Mehr positive Tests als am Flughafen

Die mehr als 400 entdeckten Fälle entsprechen einem Anteil von 2,4 Prozent. Damit ist die Rate an positiven Befunden deutlich höher als beispielsweise an den bayerischen Flughäfen, wo nur knapp ein Prozent aller ausgewerteter Test eine Infektion mit dem neuen Coronavirus anzeigten.

Testergebnisse beschleunigen

Die Station für kostenlose Tests an der A3-Raststätte ist seit 30. Juli in Betrieb und wird seit gestern von einem privaten Dienstleister betrieben, der die ehrenamtlichen Helfer mehrerer Organisationen ablöst. Die Auswertung der Tests will die von der Staatsregierung beauftragte Firma beschleunigen. So sollen die Daten und Ergebnisse laut Gesundheitsministerin Melanie Huml (CSU) zukünftig digital weitergegeben werden. Bisher mussten Getestete nach BR-Informationen bis zu einer Woche auf ihre Ergebnisse warten.

In Bayern können sich Reisende an den Flughäfen München, Nürnberg und Memmingen kostenlos auf eine Infektion mit dem Virus Sars-CoV-2 testen lassen, zudem an den Hauptbahnhöfen München und Nürnberg. Außer an der A3 gibt es noch auf Rastplätzen an den Autobahnen 8 und 93 Teststationen.

Laborverband sieht Grenzen bei Corona-Testangebot

Ministerpräsident Markus Söder (CSU) hatte am Montag angekündigt, dass die Tests in Bayern noch einmal massiv ausgeweitet werden sollen. In jedem Landkreis und jeder kreisfreien Stadt soll ein Corona-Testzentrum entstehen.

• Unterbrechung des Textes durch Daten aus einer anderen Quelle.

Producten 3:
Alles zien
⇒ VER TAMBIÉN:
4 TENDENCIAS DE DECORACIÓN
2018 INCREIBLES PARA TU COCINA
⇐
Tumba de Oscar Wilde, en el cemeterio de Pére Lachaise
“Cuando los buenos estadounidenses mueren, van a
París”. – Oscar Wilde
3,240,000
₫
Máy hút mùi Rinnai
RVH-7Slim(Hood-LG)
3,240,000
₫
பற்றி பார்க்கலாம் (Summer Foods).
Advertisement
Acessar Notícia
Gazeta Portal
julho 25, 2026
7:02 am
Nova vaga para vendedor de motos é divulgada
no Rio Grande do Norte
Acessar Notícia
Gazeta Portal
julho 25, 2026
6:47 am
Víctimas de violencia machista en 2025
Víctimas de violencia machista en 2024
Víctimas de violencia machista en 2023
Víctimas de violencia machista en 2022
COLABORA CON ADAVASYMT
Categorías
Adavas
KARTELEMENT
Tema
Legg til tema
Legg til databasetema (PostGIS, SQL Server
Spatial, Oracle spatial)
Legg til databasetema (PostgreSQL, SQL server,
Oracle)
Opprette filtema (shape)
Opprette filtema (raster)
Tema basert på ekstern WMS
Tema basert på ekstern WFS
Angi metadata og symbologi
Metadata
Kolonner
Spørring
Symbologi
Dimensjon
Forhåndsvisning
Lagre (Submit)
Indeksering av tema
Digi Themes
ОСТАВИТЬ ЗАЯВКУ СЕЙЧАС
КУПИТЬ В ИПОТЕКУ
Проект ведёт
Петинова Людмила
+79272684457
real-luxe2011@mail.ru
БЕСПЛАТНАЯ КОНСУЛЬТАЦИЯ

Die Ausweitung von Corona-Testangeboten in Deutschland stößt bei einem großen deutschen Laborverband auf Bedenken und Kritik: Fachleute vom Verband Akkreditierte Labore in der Medizin (ALM) sprachen sich angesichts begrenzter Kapazitäten für gezieltes statt anlassloses Testen aus. "Die immense Zunahme des Testgeschehens brachte die Labore mancherorts an den Rand ihrer Leistungsfähigkeit, trotz der im internationalen Vergleich sehr hohen Testkapazitäten", erklärte der Verband. Am Ende drohten Ressourcen an anderer Stelle zu fehlen: für die Versorgung Erkrankter, in Kliniken und Pflegeheimen sowie bei der Aufdeckung von Infektionsketten.